On my first assignment, as a juniora, "beyond the seas" I was able to experience the joy of being Home Salon Teacheras it is called there. In Puerto Rico: at the elementary school of San José, of the Carmelite Fathers, in primary school. With my first superior and wonderful teacher Pilar Costell, r.i.p.d., and her Principal or Director, Sister Soledad Díaz. What immense gratitude springs from my heart to them. And then, in High School, or Secondary School at St. Joseph's College, also run by the Carmelite Fathers. And I cannot forget my beautiful experience with the juniors in the Juniorate of Bairoa. And always with the catechesis in the parish. As it was my first assignment, it marked me and left its mark on my being a religious! Thank you Lord for what I experienced!

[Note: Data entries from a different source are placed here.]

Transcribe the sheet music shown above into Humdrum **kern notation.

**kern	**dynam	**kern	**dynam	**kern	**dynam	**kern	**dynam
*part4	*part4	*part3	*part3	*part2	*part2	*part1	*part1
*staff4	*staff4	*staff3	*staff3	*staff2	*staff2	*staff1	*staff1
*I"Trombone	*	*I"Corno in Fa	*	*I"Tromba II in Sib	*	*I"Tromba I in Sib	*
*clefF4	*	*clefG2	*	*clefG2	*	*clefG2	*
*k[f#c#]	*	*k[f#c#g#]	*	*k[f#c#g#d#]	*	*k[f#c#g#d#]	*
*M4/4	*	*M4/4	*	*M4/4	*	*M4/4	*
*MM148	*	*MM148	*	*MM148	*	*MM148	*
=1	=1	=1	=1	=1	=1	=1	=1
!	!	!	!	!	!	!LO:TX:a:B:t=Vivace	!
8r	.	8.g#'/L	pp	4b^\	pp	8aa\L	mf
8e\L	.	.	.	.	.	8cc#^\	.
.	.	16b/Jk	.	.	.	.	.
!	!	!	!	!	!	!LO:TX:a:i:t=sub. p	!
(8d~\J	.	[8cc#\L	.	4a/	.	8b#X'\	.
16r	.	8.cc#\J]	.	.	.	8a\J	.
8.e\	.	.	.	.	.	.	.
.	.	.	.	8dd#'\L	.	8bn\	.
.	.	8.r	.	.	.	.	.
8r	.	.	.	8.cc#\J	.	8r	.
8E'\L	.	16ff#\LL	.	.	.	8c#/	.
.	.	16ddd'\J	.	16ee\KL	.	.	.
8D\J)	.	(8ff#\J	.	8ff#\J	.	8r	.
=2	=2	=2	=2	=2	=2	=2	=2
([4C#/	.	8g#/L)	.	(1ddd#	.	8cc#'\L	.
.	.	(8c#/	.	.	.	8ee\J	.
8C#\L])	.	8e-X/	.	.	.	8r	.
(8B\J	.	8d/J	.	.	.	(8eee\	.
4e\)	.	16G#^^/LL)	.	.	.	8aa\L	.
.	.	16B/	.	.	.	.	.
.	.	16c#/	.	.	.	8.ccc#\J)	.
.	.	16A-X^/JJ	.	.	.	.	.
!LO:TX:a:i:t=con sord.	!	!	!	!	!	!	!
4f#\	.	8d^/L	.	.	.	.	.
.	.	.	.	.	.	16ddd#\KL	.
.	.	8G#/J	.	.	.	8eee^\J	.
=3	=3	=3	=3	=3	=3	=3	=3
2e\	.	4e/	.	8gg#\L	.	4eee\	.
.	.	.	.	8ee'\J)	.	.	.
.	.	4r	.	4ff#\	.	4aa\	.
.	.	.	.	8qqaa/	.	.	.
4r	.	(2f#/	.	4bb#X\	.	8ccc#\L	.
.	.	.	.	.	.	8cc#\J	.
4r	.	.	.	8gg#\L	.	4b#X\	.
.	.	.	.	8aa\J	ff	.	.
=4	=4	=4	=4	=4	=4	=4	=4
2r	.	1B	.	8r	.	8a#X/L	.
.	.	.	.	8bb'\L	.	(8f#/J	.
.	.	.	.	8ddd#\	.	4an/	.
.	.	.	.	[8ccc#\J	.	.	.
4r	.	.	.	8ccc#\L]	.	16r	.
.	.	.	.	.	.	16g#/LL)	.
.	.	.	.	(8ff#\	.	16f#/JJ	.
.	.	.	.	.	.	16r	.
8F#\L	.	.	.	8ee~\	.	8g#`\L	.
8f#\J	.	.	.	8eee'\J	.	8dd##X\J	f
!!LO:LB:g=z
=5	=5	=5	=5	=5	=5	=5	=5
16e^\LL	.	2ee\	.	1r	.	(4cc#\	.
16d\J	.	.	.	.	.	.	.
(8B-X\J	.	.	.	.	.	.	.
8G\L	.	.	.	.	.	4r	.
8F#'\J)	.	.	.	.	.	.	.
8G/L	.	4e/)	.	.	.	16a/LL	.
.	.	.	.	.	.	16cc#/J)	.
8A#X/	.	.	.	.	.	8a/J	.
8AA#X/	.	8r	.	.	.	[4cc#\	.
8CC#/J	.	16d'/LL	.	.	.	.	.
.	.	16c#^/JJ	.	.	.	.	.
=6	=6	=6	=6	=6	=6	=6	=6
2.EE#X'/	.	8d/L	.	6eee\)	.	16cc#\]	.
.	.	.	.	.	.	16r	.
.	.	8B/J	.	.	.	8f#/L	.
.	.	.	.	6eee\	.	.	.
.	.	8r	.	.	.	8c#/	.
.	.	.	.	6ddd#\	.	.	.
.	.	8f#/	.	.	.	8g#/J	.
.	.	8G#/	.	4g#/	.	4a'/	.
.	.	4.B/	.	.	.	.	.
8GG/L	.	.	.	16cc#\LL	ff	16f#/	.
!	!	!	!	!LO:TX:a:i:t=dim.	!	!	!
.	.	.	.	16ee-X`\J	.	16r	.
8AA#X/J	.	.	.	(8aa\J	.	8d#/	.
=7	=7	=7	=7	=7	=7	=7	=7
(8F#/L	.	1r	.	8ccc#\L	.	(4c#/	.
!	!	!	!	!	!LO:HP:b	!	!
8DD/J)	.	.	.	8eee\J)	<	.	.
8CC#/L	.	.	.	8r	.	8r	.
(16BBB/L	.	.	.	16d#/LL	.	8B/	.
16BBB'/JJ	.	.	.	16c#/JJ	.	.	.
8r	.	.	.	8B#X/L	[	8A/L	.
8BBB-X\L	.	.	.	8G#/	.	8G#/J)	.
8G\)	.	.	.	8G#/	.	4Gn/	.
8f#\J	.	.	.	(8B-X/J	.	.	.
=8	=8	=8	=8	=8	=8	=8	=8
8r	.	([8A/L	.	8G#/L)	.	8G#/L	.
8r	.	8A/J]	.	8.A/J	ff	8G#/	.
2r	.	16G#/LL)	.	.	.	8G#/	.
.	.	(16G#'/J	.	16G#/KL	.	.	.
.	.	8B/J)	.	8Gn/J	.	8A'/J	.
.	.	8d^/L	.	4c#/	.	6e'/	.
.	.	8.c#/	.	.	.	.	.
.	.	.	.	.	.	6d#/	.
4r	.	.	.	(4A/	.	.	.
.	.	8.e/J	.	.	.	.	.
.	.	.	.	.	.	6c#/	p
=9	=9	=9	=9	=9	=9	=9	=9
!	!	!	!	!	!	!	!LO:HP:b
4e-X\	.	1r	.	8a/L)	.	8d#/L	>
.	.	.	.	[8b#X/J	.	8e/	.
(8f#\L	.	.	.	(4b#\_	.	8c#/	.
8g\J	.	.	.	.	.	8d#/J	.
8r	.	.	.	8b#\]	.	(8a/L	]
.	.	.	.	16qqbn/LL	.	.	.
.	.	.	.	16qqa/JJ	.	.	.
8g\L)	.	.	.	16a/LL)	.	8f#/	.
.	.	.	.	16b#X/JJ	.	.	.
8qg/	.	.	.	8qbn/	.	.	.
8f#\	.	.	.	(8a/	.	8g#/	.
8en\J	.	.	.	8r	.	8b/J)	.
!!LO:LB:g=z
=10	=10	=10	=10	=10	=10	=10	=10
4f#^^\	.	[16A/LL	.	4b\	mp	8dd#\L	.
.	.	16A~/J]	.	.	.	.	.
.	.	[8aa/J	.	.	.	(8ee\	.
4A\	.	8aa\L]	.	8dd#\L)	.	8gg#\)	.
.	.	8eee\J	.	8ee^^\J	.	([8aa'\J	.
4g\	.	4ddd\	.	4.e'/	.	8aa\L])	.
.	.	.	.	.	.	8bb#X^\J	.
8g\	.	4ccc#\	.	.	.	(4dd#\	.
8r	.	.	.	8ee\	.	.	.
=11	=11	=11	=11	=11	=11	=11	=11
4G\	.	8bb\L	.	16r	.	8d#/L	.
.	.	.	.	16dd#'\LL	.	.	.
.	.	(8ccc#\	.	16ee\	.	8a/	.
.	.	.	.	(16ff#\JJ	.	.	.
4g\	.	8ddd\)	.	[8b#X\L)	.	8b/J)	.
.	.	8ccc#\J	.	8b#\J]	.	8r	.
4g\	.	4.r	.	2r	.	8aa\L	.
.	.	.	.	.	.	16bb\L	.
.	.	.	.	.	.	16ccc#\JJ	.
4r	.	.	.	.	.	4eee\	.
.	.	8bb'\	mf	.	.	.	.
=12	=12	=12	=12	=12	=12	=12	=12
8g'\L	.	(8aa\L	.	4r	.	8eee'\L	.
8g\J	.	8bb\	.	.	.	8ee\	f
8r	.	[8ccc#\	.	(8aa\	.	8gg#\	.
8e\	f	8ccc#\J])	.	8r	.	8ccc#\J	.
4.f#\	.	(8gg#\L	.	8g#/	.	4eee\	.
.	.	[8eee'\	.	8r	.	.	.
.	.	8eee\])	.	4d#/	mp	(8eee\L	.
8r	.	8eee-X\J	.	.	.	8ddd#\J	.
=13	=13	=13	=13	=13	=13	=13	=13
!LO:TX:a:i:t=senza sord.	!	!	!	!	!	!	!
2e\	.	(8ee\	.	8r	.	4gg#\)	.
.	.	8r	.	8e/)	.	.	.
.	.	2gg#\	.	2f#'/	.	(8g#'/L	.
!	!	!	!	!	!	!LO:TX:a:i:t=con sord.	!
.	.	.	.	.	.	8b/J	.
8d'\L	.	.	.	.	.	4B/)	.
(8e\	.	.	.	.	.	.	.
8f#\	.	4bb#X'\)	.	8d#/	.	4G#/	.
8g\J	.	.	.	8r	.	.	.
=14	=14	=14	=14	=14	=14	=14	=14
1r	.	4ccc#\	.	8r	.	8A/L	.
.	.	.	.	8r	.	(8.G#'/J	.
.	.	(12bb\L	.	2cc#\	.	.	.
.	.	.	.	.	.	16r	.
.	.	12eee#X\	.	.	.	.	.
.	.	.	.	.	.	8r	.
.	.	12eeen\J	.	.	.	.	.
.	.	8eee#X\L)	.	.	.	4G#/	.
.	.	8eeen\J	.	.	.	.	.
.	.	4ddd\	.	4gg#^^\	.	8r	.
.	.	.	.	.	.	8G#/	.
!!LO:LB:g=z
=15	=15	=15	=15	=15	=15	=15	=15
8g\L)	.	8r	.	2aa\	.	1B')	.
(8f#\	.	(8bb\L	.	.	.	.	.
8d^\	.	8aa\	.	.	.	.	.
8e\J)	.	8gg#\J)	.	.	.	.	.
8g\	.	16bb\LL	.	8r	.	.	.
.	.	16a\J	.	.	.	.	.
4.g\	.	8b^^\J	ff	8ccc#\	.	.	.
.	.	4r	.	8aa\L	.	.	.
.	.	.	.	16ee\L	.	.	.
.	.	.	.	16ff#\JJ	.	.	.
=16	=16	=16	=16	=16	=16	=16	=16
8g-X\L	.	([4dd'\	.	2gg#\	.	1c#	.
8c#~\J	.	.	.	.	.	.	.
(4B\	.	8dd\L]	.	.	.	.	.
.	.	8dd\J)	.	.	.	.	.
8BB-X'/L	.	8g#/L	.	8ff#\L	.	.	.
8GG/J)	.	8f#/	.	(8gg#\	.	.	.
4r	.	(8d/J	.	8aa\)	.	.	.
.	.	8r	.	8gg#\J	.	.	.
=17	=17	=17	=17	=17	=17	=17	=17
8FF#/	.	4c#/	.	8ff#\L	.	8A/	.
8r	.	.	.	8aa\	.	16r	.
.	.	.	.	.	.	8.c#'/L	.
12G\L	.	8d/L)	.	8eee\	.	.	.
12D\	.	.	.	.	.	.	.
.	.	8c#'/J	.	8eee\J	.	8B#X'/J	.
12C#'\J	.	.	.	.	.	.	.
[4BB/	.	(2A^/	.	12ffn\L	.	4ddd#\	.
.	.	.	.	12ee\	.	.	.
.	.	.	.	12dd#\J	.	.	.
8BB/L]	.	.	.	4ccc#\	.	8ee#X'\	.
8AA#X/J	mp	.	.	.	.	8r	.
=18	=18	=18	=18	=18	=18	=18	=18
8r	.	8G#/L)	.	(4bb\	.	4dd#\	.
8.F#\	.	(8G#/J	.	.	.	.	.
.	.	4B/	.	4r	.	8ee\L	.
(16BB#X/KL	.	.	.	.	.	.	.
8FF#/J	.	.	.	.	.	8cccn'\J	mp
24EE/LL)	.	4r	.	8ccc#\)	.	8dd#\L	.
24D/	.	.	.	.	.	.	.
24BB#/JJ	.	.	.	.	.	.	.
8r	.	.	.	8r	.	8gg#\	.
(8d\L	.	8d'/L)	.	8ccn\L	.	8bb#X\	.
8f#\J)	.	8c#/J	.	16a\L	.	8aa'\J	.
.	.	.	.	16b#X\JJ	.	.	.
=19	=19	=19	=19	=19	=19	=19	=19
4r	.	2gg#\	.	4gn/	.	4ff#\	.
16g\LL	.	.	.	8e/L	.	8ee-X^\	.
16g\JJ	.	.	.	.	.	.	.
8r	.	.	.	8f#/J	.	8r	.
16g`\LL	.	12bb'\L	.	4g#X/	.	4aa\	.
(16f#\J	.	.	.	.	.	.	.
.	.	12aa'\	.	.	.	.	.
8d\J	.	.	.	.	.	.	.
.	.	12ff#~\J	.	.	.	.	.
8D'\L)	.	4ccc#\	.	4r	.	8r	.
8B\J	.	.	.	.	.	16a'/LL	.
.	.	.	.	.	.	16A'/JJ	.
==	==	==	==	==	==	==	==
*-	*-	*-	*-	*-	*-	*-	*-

Then, in Costa Rica, in a very poor area: the Barrio CubaThe school started with the beginning of Pre-Kinder, and then the first graduation of Kinder. Today it is "El Carmelo" school. I fondly remember the novices in Tres Ríos. And in Barrio Cuba the postulants. What a wealth of Sisters I found. They were dedicated and totally available for the mission, both in formation and in service to the most needy in these countries. Their witness has always been a beautiful motivation and testimony in my life.
Love, as a real commitment, has always been the most important thing in my life. It is what I want to live, as Fr Palau tells us: "If you have charity, if you love what God loves, if you want what God wants, you can do for the good of others much and very much".. MM5,4
Later in Granada, in the school "El Carmelo". I taught primary and secondary school. I finish my theology studies. I combine it with classes, community, catechesis. What a richness at all levels. What an experience with the remodelling of the school and the community. The time spent here has been very intense and profitable. The sisters always working for the good of the students and families have always been a wonderful example for me!Thanks to the Congregation for everything!
And now, from Getafe, Perales del Río, in the Santa Teresa school. I had made my experienceI was a novice here. As a teacher and pastoralist it has been a precious time for me. Here I have lived the anniversary of the fiftieth anniversary of the presence of the Sisters. With gratitude to Sister Juana Irizar, R.I.P., with whom I lived in Granada. She was Provincial, of the former province of Madrid, when Saint Maravillas de Jesús asked her to make a Escuelita for the poor children of this place, a district of Getafe. The street of the school is called Dolores Valle, one of the first Sisters who left their mark here.
And, with education, confirmation catechesis, in the parish of Saints Justo and Pastor. Thank you, Sisters, Fr Fran, teachers and families, who have accompanied me on this journey! My affection and gratitude will always be alive in my heart.
If there is one Gospel text with which I would like to end this personal testimony of passion for education and evangelisation, it is that of the Prodigal Son. Every day in the classroom, for me, has been to see, to approach, to listen, to heal, to take the pupil upon myself and to carry him on my shoulders in the time of each course. AcoTo accompany in faith, silence, interiority, solidarity..., in short, to educate for the coming outdoors.
And I end with this poem-prayer:
Glory to the God forever encamped
in our midst!
Glory to the one who is your preferred Word
and has ordered us to listen!
Glory be to the Spirit who dwells in us
and sustains us! Glory. Thank you! Amen.